MATERIAL TO PROCESS: Begin

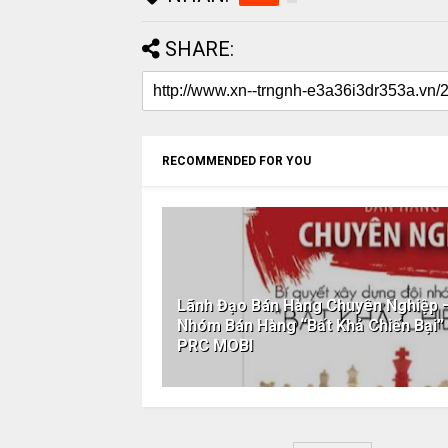
SHARE:
RECOMMENDED FOR YOU
Lãnh Đạo Bán Hàng Chuyên Nghiệp –
Nhóm Bán Hàng “Bất Khả Chiến Bại
PRC MOBI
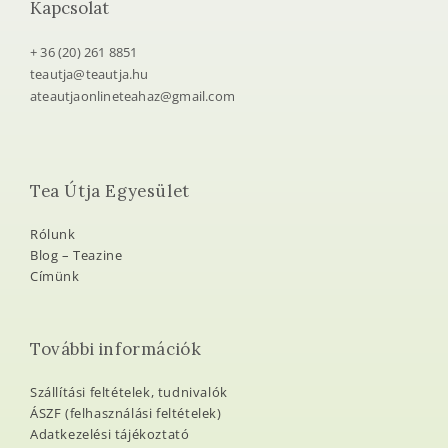
+ 36 (20) 261 8851
teautja@teautja.hu
ateautjaonlineteahaz@gmail.com
Tea Útja Egyesület
Rólunk
Blog – Teazine
Címünk
További információk
Szállítási feltételek, tudnivalók
ÁSZF (felhasználási feltételek)
Adatkezelési tájékoztató
A Tea Útja Közhasznú Egyesület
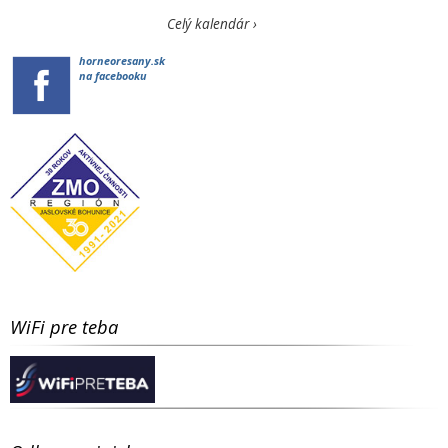
Celý kalendár ›
horneoresany.sk
na facebooku
WiFi pre teba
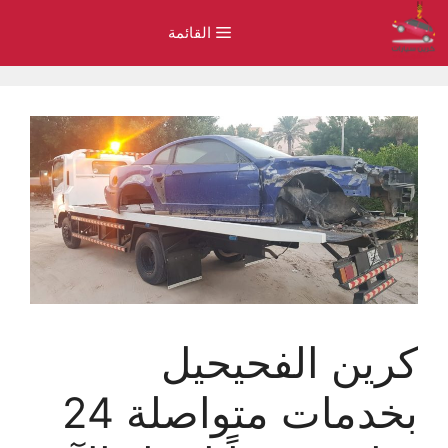
نتقل
القائمة
لى
لمحتوى
كرين الفحيحيل
بخدمات متواصلة 24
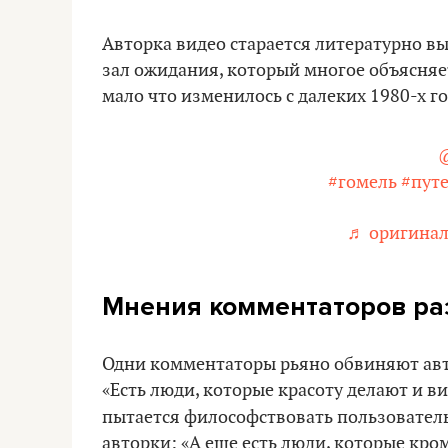
Авторка видео старается литературно вы
зал ожидания, который многое объясняет
мало что изменилось с далеких 1980-х го
@
#гомель
#пут
♬ оригиналь
Мнения комментаторов ра
Одни комментаторы рьяно обвиняют авто
«Есть люди, которые красоту делают и видя
пытается философствовать пользовате
авторки: «А еще есть люди, которые кром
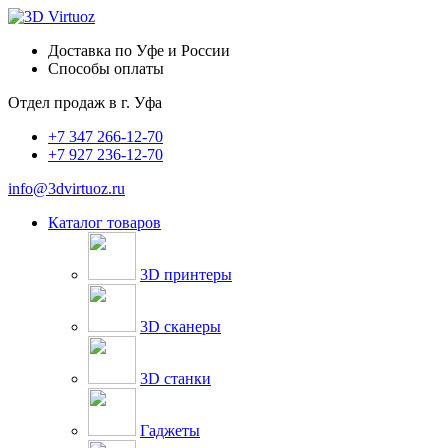
Доставка по Уфе и России
Способы оплаты
Отдел продаж в
г. Уфа
+7 347 266-12-70
+7 927 236-12-70
info@3dvirtuoz.ru
Каталог товаров
3D принтеры
3D сканеры
3D станки
Гаджеты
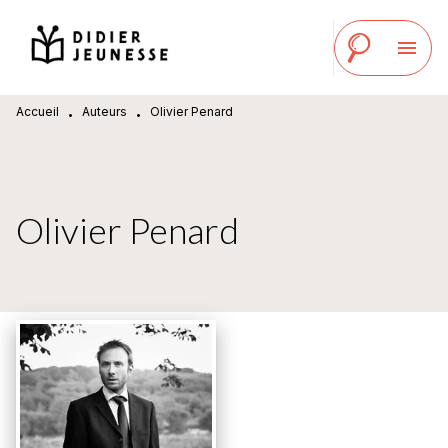
MENU
RECHERCHE
CONTENU
menu
PIED DE PAGE
Accueil
Auteurs
Olivier Penard
•
•
Olivier Penard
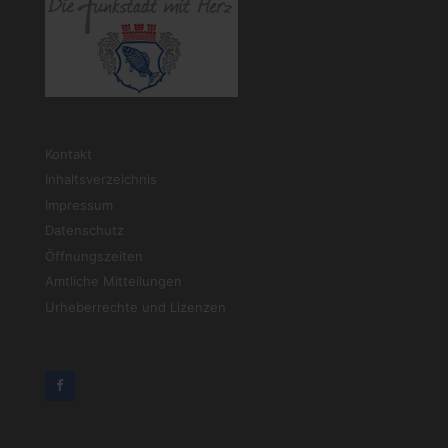
Kontakt
Inhaltsverzeichnis
Impressum
Datenschutz
Öffnungszeiten
Amtliche Mitteilungen
Urheberrechte und Lizenzen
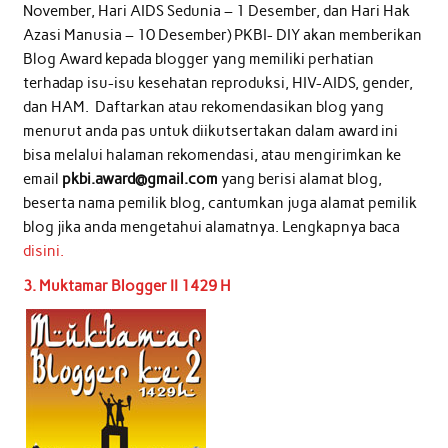
November, Hari AIDS Sedunia – 1 Desember, dan Hari Hak
Azasi Manusia – 10 Desember) PKBI- DIY akan memberikan
Blog Award kepada blogger yang memiliki perhatian
terhadap isu-isu kesehatan reproduksi, HIV-AIDS, gender,
dan HAM. Daftarkan atau rekomendasikan blog yang
menurut anda pas untuk diikutsertakan dalam award ini
bisa melalui halaman rekomendasi, atau mengirimkan ke
email
pkbi.award@gmail.com
yang berisi alamat blog,
beserta nama pemilik blog, cantumkan juga alamat pemilik
blog jika anda mengetahui alamatnya. Lengkapnya baca
disini.
3. Muktamar Blogger II 1429 H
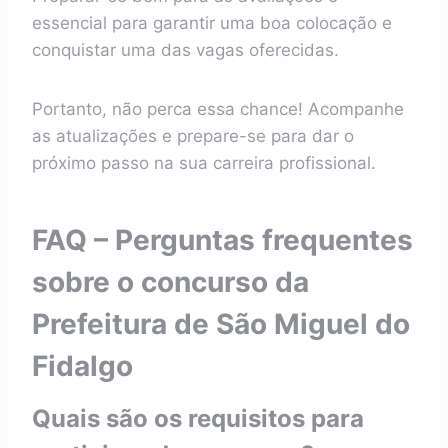
essencial para garantir uma boa colocação e
conquistar uma das vagas oferecidas.
Portanto, não perca essa chance! Acompanhe
as atualizações e prepare-se para dar o
próximo passo na sua carreira profissional.
FAQ – Perguntas frequentes
sobre o concurso da
Prefeitura de São Miguel do
Fidalgo
Quais são os requisitos para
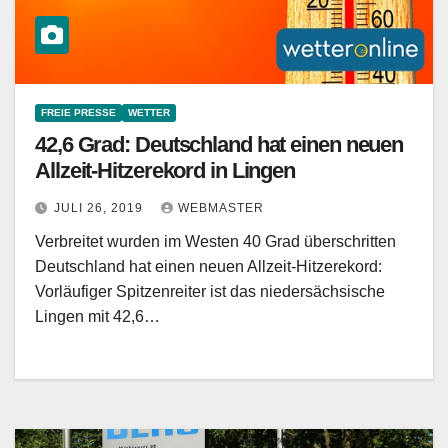
FREIE PRESSE
WETTER
42,6 Grad: Deutschland hat einen neuen
Allzeit-Hitzerekord in Lingen
JULI 26, 2019
WEBMASTER
Verbreitet wurden im Westen 40 Grad überschritten
Deutschland hat einen neuen Allzeit-Hitzerekord:
Vorläufiger Spitzenreiter ist das niedersächsische
Lingen mit 42,6…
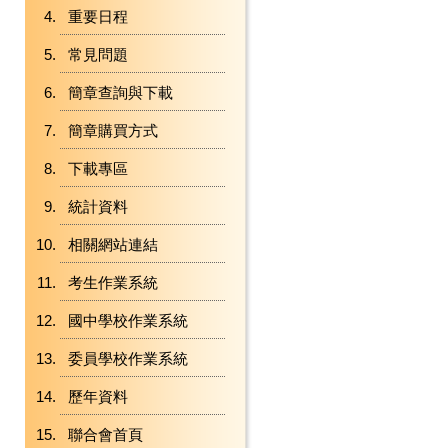
重要日程
常見問題
簡章查詢與下載
簡章購買方式
下載專區
統計資料
相關網站連結
考生作業系統
國中學校作業系統
委員學校作業系統
歷年資料
聯合會首頁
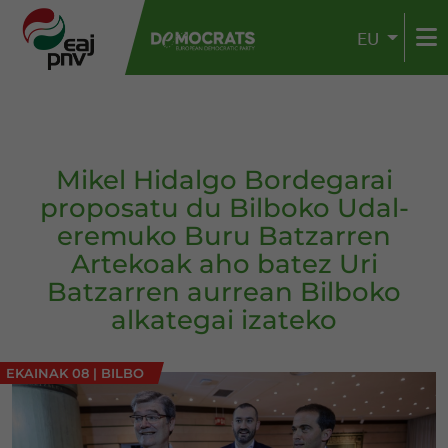
EU
Mikel Hidalgo Bordegarai
proposatu du Bilboko Udal-
eremuko Buru Batzarren
Artekoak aho batez Uri
Batzarren aurrean Bilboko
alkategai izateko
EKAINAK 08
|
BILBO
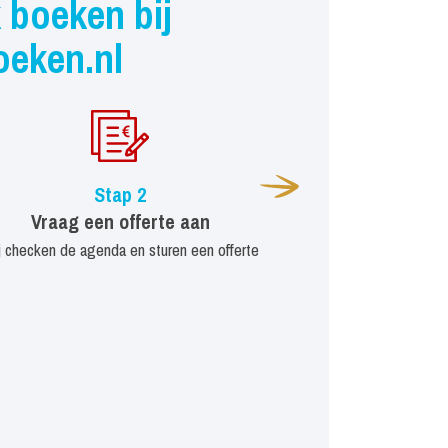
 boeken bij
oeken.nl
Stap 2
Vraag een offerte aan
j checken de agenda en sturen een offerte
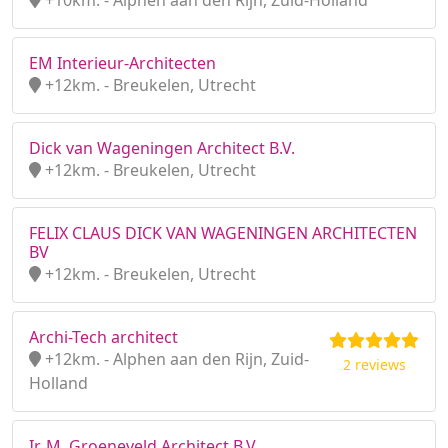
+10km. - Alphen aan den Rijn, Zuid-Holland
EM Interieur-Architecten
+12km. - Breukelen, Utrecht
Dick van Wageningen Architect B.V.
+12km. - Breukelen, Utrecht
FELIX CLAUS DICK VAN WAGENINGEN ARCHITECTEN
BV
+12km. - Breukelen, Utrecht
Archi-Tech architect
+12km. - Alphen aan den Rijn, Zuid-
2 reviews
Holland
Ir. M. Groeneveld Architect B.V.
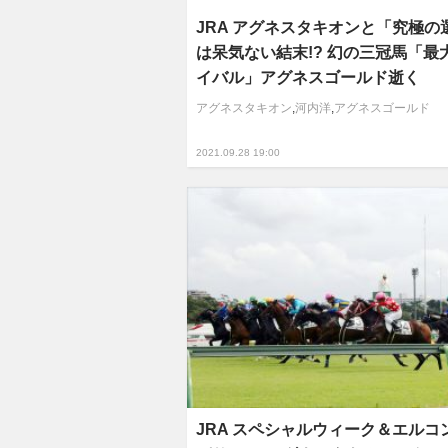
JRA アグネスタキオンと「究極の
は呆気ない結末!? 幻の三冠馬「最
イバル」アグネスゴールド逝く
アグネスタキオン
,
河内洋
,
アグネスゴールド
2021.09.28 19:00
JRA スペシャルウィーク＆エルコ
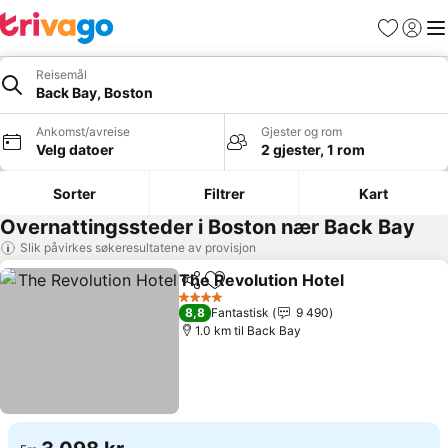
Favoritter
Logg i
Me
Reisemål
Back Bay, Boston
Ankomst/avreise
Gjester og rom
Velg datoer
2 gjester, 1 rom
Sorter
Filtrer
Kart
Overnattingssteder i Boston nær Back Bay
Slik påvirkes søkeresultatene av provisjon
The Revolution Hotel
Del
Legg til i favoritter
4 Stjerner
8,8
Fantastisk
9 490
1.0 km til Back Bay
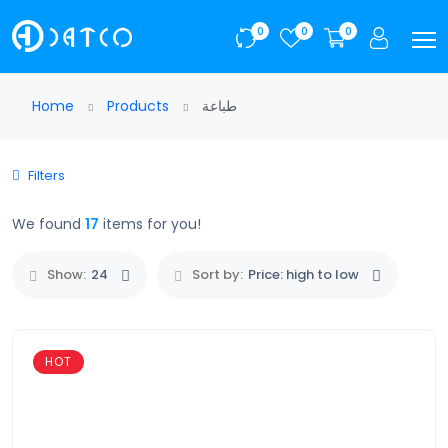
0
0
0
Home
Products
طباعة
Filters
We found
17
items for you!
Show:
24
Sort by:
Price: high to low
HOT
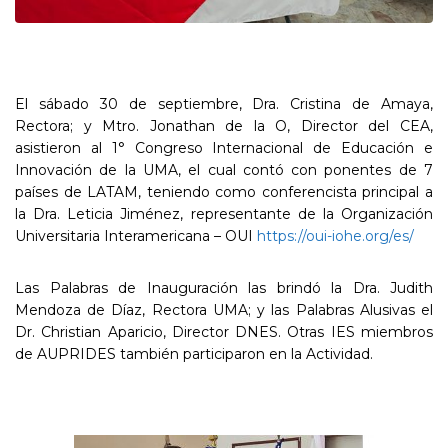
El sábado 30 de septiembre, Dra. Cristina de Amaya,
Rectora; y Mtro. Jonathan de la O, Director del CEA,
asistieron al 1° Congreso Internacional de Educación e
Innovación de la UMA, el cual contó con ponentes de 7
países de LATAM, teniendo como conferencista principal a
la Dra. Leticia Jiménez, representante de la Organización
Universitaria Interamericana – OUI
https://oui-iohe.org/es/
Las Palabras de Inauguración las brindó la Dra. Judith
Mendoza de Díaz, Rectora UMA; y las Palabras Alusivas el
Dr. Christian Aparicio, Director DNES. Otras IES miembros
de AUPRIDES también participaron en la Actividad.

MATERIAL TO PROCESS: End

- **PROBLEM TO SOLVE**
Please pull out every line of the records that contains the string "gmail". Case counts.

- **WORKED SOLUTION**
ateautjaonlineteahaz@gmail.com
pkbi.award@gmail.com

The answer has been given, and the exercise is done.